* What you will do
Search the records for "left". Copy every line where it appears.

* Recorded data
________________
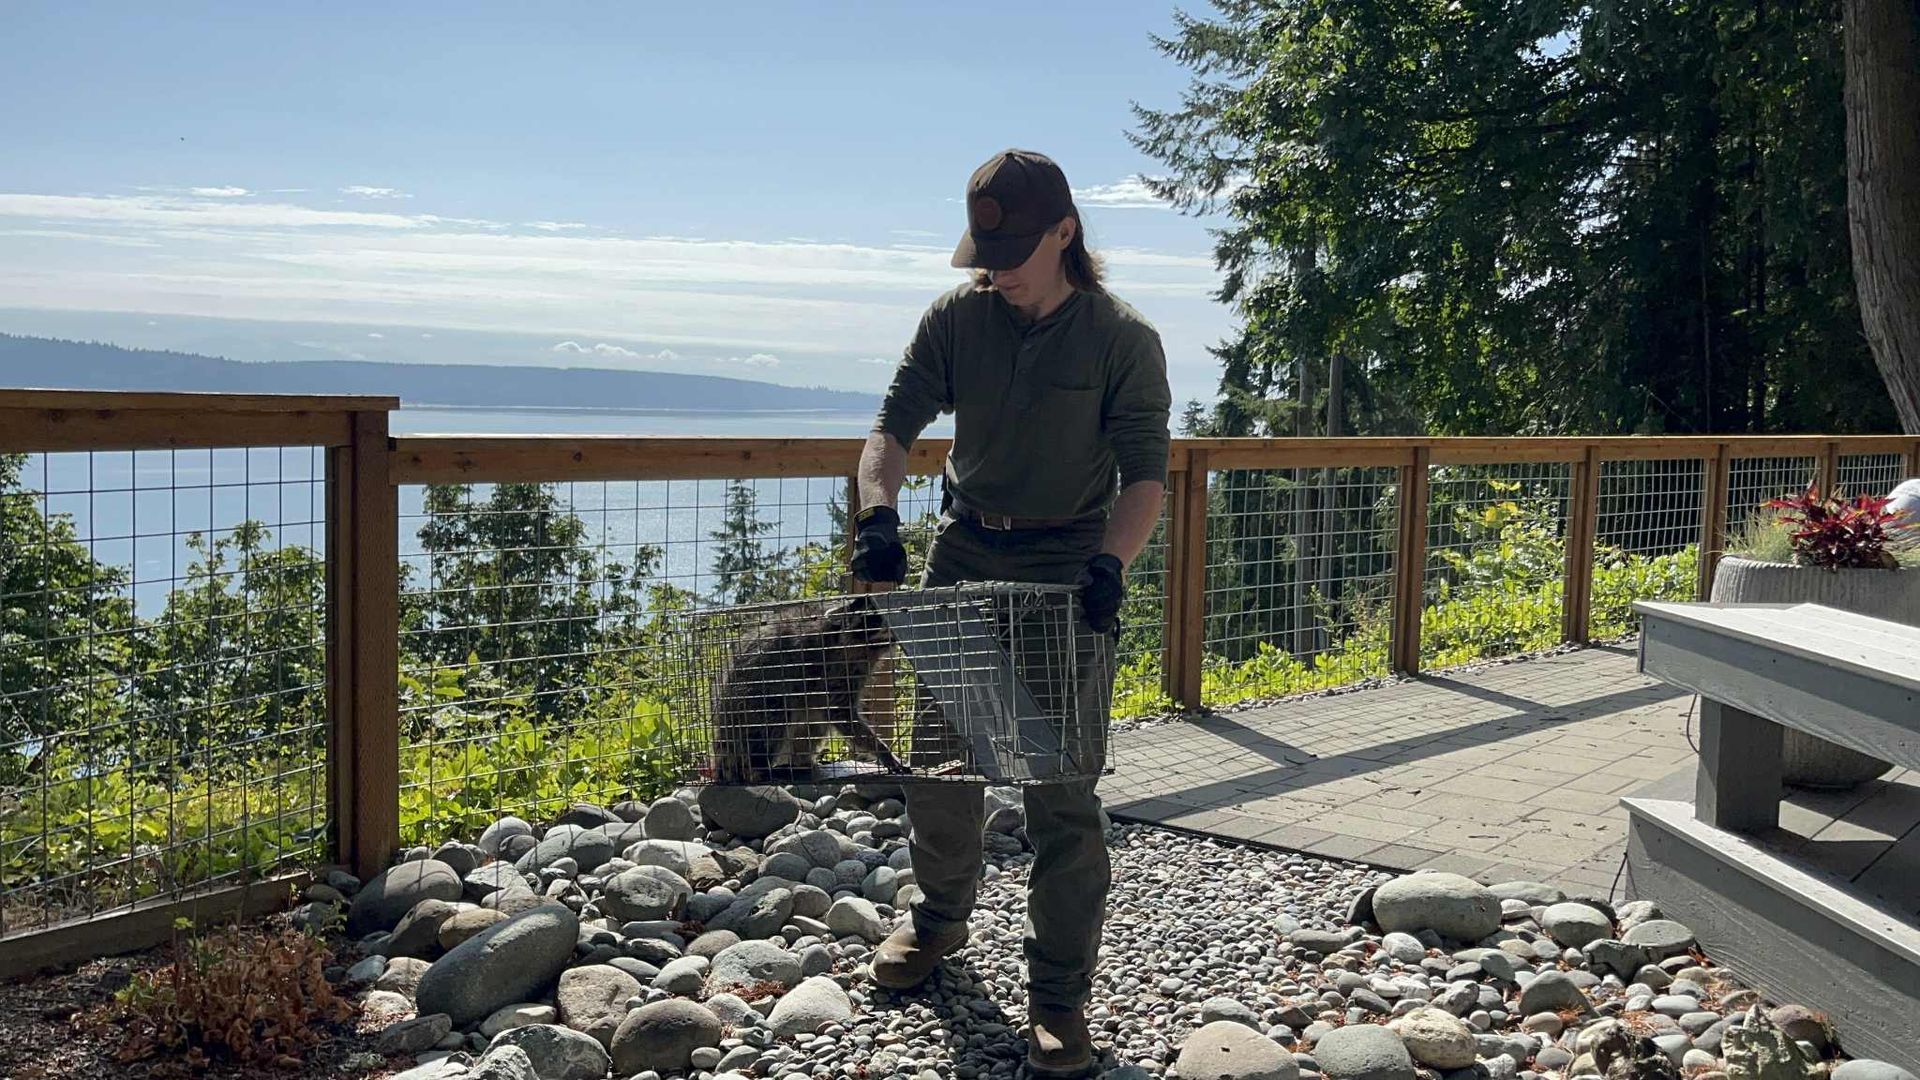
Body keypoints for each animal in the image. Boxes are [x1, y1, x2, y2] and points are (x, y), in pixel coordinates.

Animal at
________________
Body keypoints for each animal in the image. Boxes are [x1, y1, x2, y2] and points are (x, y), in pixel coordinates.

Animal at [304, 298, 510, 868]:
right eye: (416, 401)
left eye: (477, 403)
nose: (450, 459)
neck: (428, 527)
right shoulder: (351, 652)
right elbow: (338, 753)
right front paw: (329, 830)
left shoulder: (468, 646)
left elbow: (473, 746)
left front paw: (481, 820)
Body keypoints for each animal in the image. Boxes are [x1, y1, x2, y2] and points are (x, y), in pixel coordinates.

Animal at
________________
* Response to the task
left eye: (477, 403)
left shoulder: (468, 646)
left elbow: (473, 746)
left front paw: (481, 820)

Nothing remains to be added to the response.